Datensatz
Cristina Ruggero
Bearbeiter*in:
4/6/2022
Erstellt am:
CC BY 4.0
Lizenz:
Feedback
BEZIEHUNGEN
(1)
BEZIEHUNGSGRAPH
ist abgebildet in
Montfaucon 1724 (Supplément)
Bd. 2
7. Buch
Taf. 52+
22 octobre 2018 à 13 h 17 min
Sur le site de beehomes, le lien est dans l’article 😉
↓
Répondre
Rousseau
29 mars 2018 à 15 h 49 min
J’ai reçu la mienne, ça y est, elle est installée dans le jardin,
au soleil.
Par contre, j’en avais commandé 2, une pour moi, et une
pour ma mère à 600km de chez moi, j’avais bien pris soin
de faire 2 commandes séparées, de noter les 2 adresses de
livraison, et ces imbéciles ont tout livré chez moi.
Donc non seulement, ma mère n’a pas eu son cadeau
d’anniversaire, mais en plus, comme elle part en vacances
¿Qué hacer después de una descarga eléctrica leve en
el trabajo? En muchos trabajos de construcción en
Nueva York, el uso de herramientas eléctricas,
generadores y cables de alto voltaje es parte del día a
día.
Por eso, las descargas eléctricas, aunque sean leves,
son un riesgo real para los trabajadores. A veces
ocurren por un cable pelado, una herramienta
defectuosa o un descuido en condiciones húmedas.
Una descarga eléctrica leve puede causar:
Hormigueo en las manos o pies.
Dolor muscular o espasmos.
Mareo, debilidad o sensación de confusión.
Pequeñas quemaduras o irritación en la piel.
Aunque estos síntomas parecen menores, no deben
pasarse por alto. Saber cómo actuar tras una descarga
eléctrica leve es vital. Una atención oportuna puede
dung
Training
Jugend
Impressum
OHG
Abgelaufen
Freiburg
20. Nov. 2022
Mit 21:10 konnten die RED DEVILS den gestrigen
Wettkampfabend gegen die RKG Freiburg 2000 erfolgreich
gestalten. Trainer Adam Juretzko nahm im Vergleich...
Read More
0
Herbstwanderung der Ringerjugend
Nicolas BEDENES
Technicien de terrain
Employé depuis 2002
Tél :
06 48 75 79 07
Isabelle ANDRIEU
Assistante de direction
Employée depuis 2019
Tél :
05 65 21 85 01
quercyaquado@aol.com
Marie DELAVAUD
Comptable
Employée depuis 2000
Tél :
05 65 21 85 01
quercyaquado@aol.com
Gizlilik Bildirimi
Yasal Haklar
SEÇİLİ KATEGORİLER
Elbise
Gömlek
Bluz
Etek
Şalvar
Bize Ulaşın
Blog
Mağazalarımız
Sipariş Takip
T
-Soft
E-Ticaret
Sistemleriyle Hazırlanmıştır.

════════════════════

Convert every line of the listing above into a numbered list, omitting any blank lines.

1. Datensatz
2. Cristina Ruggero
3. Bearbeiter*in:
4. 4/6/2022
5. Erstellt am:
6. CC BY 4.0
7. Lizenz:
8. Feedback
9. BEZIEHUNGEN
10. (1)
11. BEZIEHUNGSGRAPH
12. ist abgebildet in
13. Montfaucon 1724 (Supplément)
14. Bd. 2
15. 7. Buch
16. Taf. 52+
17. 22 octobre 2018 à 13 h 17 min
18. Sur le site de beehomes, le lien est dans l’article 😉
19. ↓
20. Répondre
21. Rousseau
22. 29 mars 2018 à 15 h 49 min
23. J’ai reçu la mienne, ça y est, elle est installée dans le jardin,
24. au soleil.
25. Par contre, j’en avais commandé 2, une pour moi, et une
26. pour ma mère à 600km de chez moi, j’avais bien pris soin
27. de faire 2 commandes séparées, de noter les 2 adresses de
28. livraison, et ces imbéciles ont tout livré chez moi.
29. Donc non seulement, ma mère n’a pas eu son cadeau
30. d’anniversaire, mais en plus, comme elle part en vacances
31. ¿Qué hacer después de una descarga eléctrica leve en
32. el trabajo? En muchos trabajos de construcción en
33. Nueva York, el uso de herramientas eléctricas,
34. generadores y cables de alto voltaje es parte del día a
35. día.
36. Por eso, las descargas eléctricas, aunque sean leves,
37. son un riesgo real para los trabajadores. A veces
38. ocurren por un cable pelado, una herramienta
39. defectuosa o un descuido en condiciones húmedas.
40. Una descarga eléctrica leve puede causar:
41. Hormigueo en las manos o pies.
42. Dolor muscular o espasmos.
43. Mareo, debilidad o sensación de confusión.
44. Pequeñas quemaduras o irritación en la piel.
45. Aunque estos síntomas parecen menores, no deben
46. pasarse por alto. Saber cómo actuar tras una descarga
47. eléctrica leve es vital. Una atención oportuna puede
48. dung
49. Training
50. Jugend
51. Impressum
52. OHG
53. Abgelaufen
54. Freiburg
55. 20. Nov. 2022
56. Mit 21:10 konnten die RED DEVILS den gestrigen
57. Wettkampfabend gegen die RKG Freiburg 2000 erfolgreich
58. gestalten. Trainer Adam Juretzko nahm im Vergleich...
59. Read More
60. 0
61. Herbstwanderung der Ringerjugend
62. Nicolas BEDENES
63. Technicien de terrain
64. Employé depuis 2002
65. Tél :
66. 06 48 75 79 07
67. Isabelle ANDRIEU
68. Assistante de direction
69. Employée depuis 2019
70. Tél :
71. 05 65 21 85 01
72. quercyaquado@aol.com
73. Marie DELAVAUD
74. Comptable
75. Employée depuis 2000
76. Tél :
77. 05 65 21 85 01
78. quercyaquado@aol.com
79. Gizlilik Bildirimi
80. Yasal Haklar
81. SEÇİLİ KATEGORİLER
82. Elbise
83. Gömlek
84. Bluz
85. Etek
86. Şalvar
87. Bize Ulaşın
88. Blog
89. Mağazalarımız
90. Sipariş Takip
91. T
92. -Soft
93. E-Ticaret
94. Sistemleriyle Hazırlanmıştır.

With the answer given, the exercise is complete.